From: Build it
Undertaking a major project offers you the chance to create a truly individual home that responds to your family’s needs. Many parts of the process are the same for both self build and renovation: for example, you’ll need to find a viable project, develop a brief, sort out your funding, bring in the right trades – and much more besides.
But while the two routes share some common ground in terms of decision-making, the benefits and challenges of each option are nuanced – and recognising these considerations could help you to choose the best path to your dream home.
Finding a self build plot
Recent research from the National Custom & Self Build Association (NaCSBA) has revealed that 56% of people interested in building their own home believe that finding a suitable plot will be the biggest challenge they face.

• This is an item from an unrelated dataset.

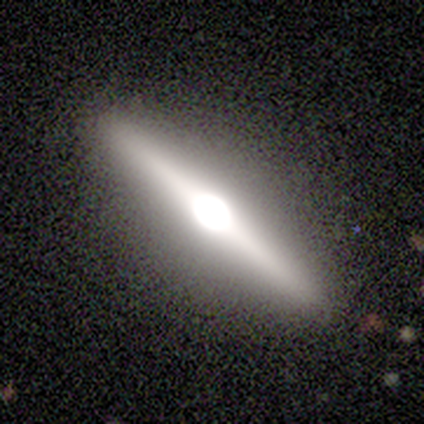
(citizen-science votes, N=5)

It’s fairly common for self builders to spend at least a year tracking down a viable site that can deliver the kind of house they want.
Key routes include estate agents, word of mouth (ask friends, colleagues, local architects etc) and online search resources, such as Rightmove or the more dedicated Plotsearch from BuildStore.
A word of warning: it’s usually best to avoid sites that don’t already have some sort of planning permission in place (whether full or outline) – if a plot has potential for development, it will usually have a consent attached as this will massively increase its sale value.
Finding a renovation project
According to the Empty Homes Agency, there are over 600,000 vacant properties in England alone – so there’s plenty of opportunity to find something ripe for renovation.
In many ways your options are more open than for self builders; although more choice doesn’t always make things easier! The best places to start hunting will be your local estate agents and the classic online search portals. Also check out specialists, such as Wreckoftheweek.co.uk and Renovatealerts.com.
Auctions are a prime source of run-down properties – but it’s vital you get a survey done before you bid, as you can’t back out once the gavel goes down.
In England, recent changes to planning legislation mean you can now convert a range of agricultural and commercial buildings to domestic use under permitted development (PD) rights; between April 2014 and June 2015, almost 4,000 offices were converted into homes.